In Italia, gli scioperi del trasporto aereo hanno interessato i lavoratori della compagnia low cost, Ryanair. Mercoledì 8 giugno, i sindacati dei trasporti italiani hanno organizzato lo sciopero nazionale dei dipendenti della compagnia: 360 voli cancellati (compresi quelli di Easyjet e Volotea, che si fermarono nella stessa giornata), con punte di adesione del 90%. Eppure, alla low cost irlandese non è bastato. E il 25 giugno i sindacati sono stati costretti a un nuovo stop di ventiquattr’ore, indetto da Filt-Cgil e Uiltrasporti, con le medesime motivazioni del precedente. “Le organizzazioni che hanno indetto lo sciopero non hanno iscritti, quindi non sono rappresentative e non le riconosciamo” – ha dichiarato, giovedì 23, il country manager di Ryanair per l’Italia, Mauro Bolla. Una nuova sfida lanciata dai vertici aziendali, cui i lavoratori sicuramente sapranno rispondere. Nel frattempo, la protesta ha valicato i confini italiani, divenendo di respiro europeo. In questi stessi giorni dello sciopero, in Italia, si fermano anche i piloti e gli assistenti di volo basati in Spagna (24, 25, 26, 30 giugno, 1 e 2 luglio), Portogallo (24, 25 e 26 giugno), Francia (25 e 26 giugno) e Belgio (24, 25 e 26 giugno). Si prospettano, pertanto, disagi sui collegamenti operati dal gruppo, soprattutto verso i Paesi che vedono in atto la mobilitazione.

Il mistero della spirale inflattiva

La storia non si ripete mai uguale a se stessa, però non sempre il presente appare come una farsa rispetto al passato. Si comincia così a cercare di spiegare l’attuale dinamica inflattiva, in assenza di una crescita dei salari come avvenne tra la fine degli anni Settanta e la metà degli anni Ottanta. “Negli anni Ottanta la risposta della politica economica doveva fronteggiare uno shock salariale, in quella odierna un tale shock non esiste – scrive l’economista Claudio Gnesutta –, se così è, cosa significa allora la preoccupazione sul fatto che i tagli dei salari reali indotti dai prezzi possano indurre i lavoratori a cercare di recuperare la perdita di potere d’acquisto?”.  In realtà, dietro questi dibattiti teorici, si nasconde spesso la giustificazione delle imprese per contenere i salari reali, nonostante gli aumenti dei prezzi.

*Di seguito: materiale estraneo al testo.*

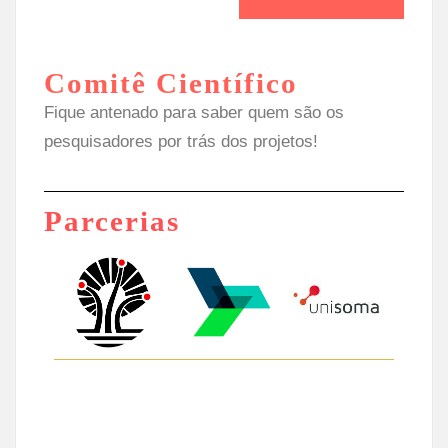
Comitê Científico
Fique antenado para saber quem são os
pesquisadores por trás dos projetos!
Parcerias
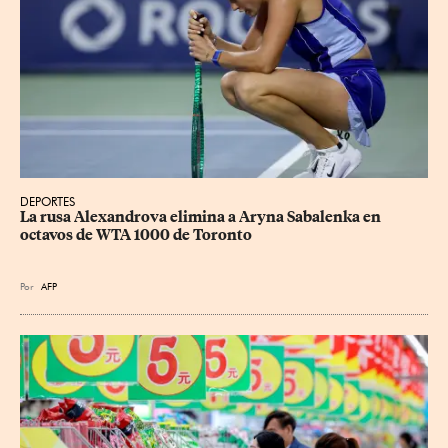
DEPORTES
La rusa Alexandrova elimina a Aryna Sabalenka en 
octavos de WTA 1000 de Toronto
Por
AFP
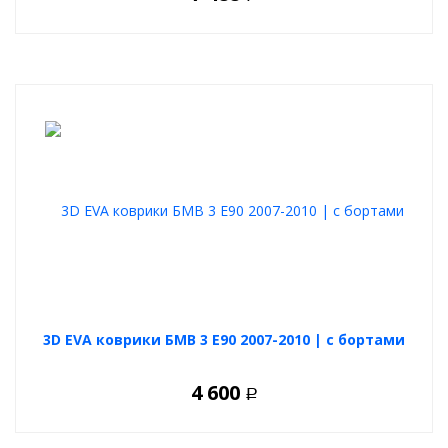
3D EVA коврики БМВ 3 Е90 2007-2010 | с бортами
4 600
Р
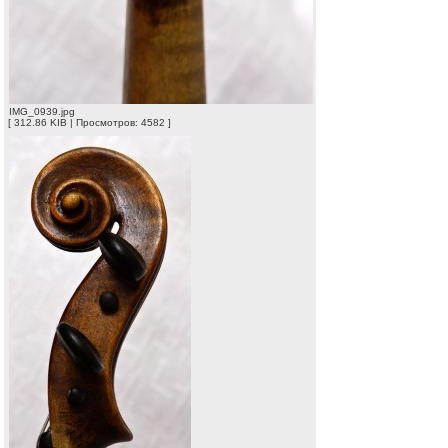
IMG_0939.jpg
[ 312.86 KIB | Просмотров: 4582 ]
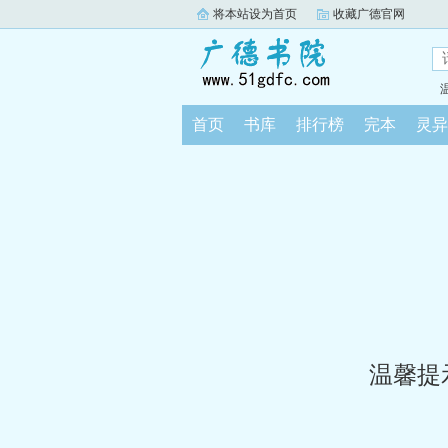
将本站设为首页
收藏广德官网
首页
书库
排行榜
完本
灵异
温馨提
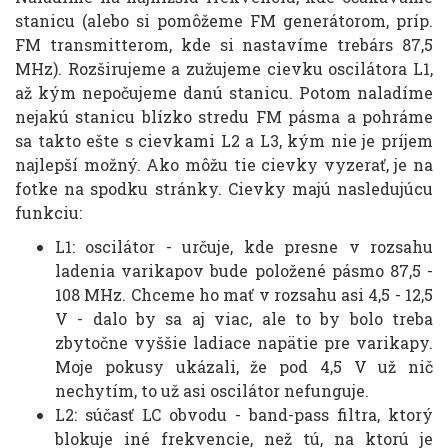
stanicu (alebo si pomôžeme FM generátorom, príp.
FM transmitterom, kde si nastavíme trebárs 87,5
MHz). Rozširujeme a zužujeme cievku oscilátora L1,
až kým nepočujeme danú stanicu. Potom naladíme
nejakú stanicu blízko stredu FM pásma a pohráme
sa takto ešte s cievkami L2 a L3, kým nie je príjem
najlepší možný. Ako môžu tie cievky vyzerať, je na
fotke na spodku stránky. Cievky majú nasledujúcu
funkciu:
L1: oscilátor - určuje, kde presne v rozsahu
ladenia varikapov bude položené pásmo 87,5 -
108 MHz. Chceme ho mať v rozsahu asi 4,5 - 12,5
V - dalo by sa aj viac, ale to by bolo treba
zbytočne vyššie ladiace napätie pre varikapy.
Moje pokusy ukázali, že pod 4,5 V už nič
nechytím, to už asi oscilátor nefunguje.
L2: súčasť LC obvodu - band-pass filtra, ktorý
blokuje iné frekvencie, než tú, na ktorú je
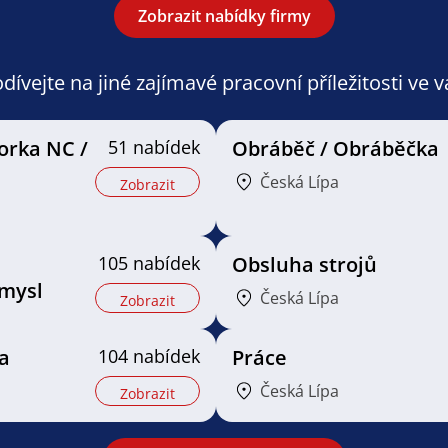
Zobrazit nabídky firmy
ívejte na jiné zajímavé pracovní příležitosti ve 
orka NC /
51 nabídek
Obráběč / Obráběčka
Česká Lípa
Zobrazit
105 nabídek
Obsluha strojů
mysl
Česká Lípa
Zobrazit
a
104 nabídek
Práce
Česká Lípa
Zobrazit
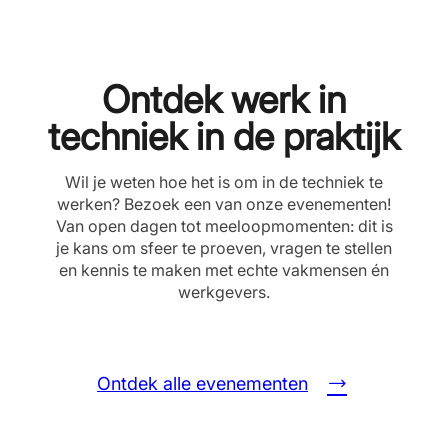
Ontdek werk in
techniek in de praktijk
Wil je weten hoe het is om in de techniek te
werken? Bezoek een van onze evenementen!
Van open dagen tot meeloopmomenten: dit is
je kans om sfeer te proeven, vragen te stellen
en kennis te maken met echte vakmensen én
werkgevers.
Ontdek alle evenementen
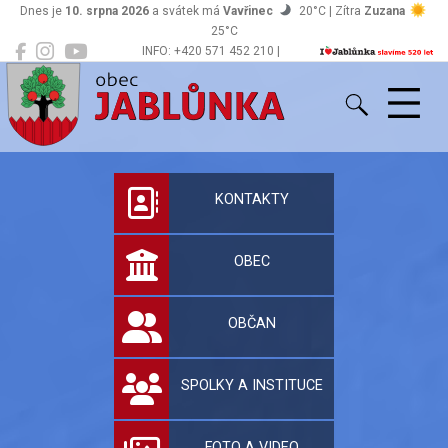
Dnes je
10. srpna 2026
a svátek má
Vavřinec
20°C | Zítra
Zuzana
25°C
INFO: +420 571 452 210 |
Jablůnka
podatelna@jablunka.cz
Oficiální stránky 
KONTAKTY
OBEC
OBČAN
SPOLKY A INSTITUCE
FOTO A VIDEO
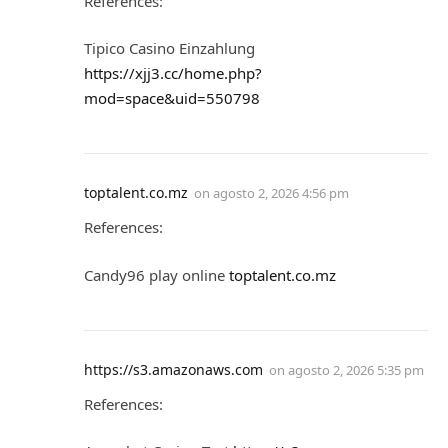
References:
Tipico Casino Einzahlung
https://xjj3.cc/home.php?
mod=space&uid=550798
toptalent.co.mz
on
agosto 2, 2026 4:56 pm
References:
Candy96 play online
toptalent.co.mz
https://s3.amazonaws.com
on
agosto 2, 2026 5:35 pm
References:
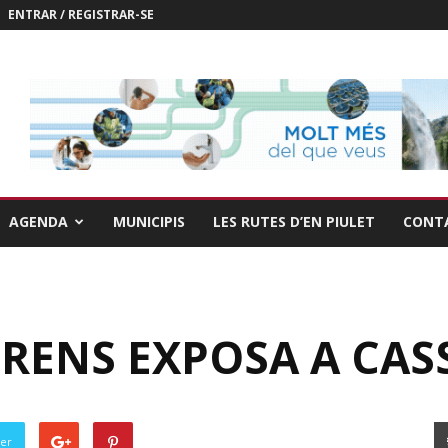
ENTRAR / REGISTRAR-SE
AGENDA
MUNICIPIS
LES RUTES D’EN PIULET
CONT
RENS EXPOSA A CAS
ter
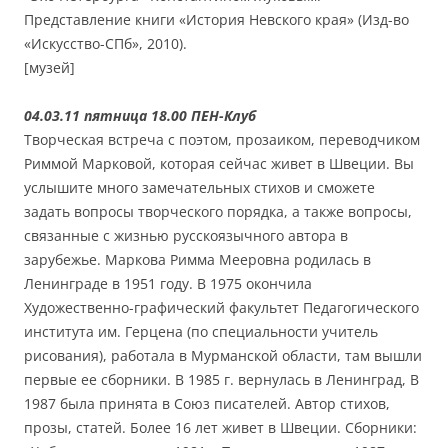
Представление книги «История Невского края» (Изд-во
«Искусство-СПб», 2010).
[музей]
04.03.11 пятница 18.00 ПЕН-Клуб
Творческая встреча с поэтом, прозаиком, переводчиком
Риммой Марковой, которая сейчас живет в Швеции. Вы
услышите много замечательных стихов и сможете
задать вопросы творческого порядка, а также вопросы,
связанные с жизнью русскоязычного автора в
зарубежье. Маркова Римма Мееровна родилась в
Ленинграде в 1951 году. В 1975 окончила
Художественно-графический факультет Педагогического
института им. Герцена (по специальности учитель
рисования), работала в Мурманской области, там вышли
первые ее сборники. В 1985 г. вернулась в Ленинград, В
1987 была принята в Союз писателей. Автор стихов,
прозы, статей. Более 16 лет живет в Швеции. Сборники:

Chi frenerà la corsa dei prezzi?

Che cosa dovrebbe fare allora la politica? “La nostra società deve affrontare – scrive ancora Gnesutta – in un contesto difficile di eventi bellici e di ristrutturazione dei rapporti produttivi a livello globale, una (ulteriore) pressione sui livelli di vita di chi lavora e di chi un lavoro dignitoso non ce l’ha. Ma anche tenere presente che le risposte politiche a questa situazione possono essere varie, con effetti sociali e politici molto diversi. Da un lato è possibile un compromesso in due tempi (contenimento salariale in attesa di una ristrutturazione che rilanci la produzione) associato a un sistema di sostegni del reddito per gli ‘ultimi’ e ‘semi-ultimi’. Dall’altro, è possibile un’azione che leghi tra loro le prospettive dei lavoratori, indifferentemente se precari o no, in un quadro istituzionale di politica del lavoro, dell’occupazione e di welfare, che li difenda nel loro complesso dagli effetti dell’inevitabile ristrutturazione produttiva e sociale che si sta prospettando”. C’è qualche traccia di tutto questo nei programmi elettorali dei partiti italiani che stanno per presentarsi all’appuntamento con gli elettori?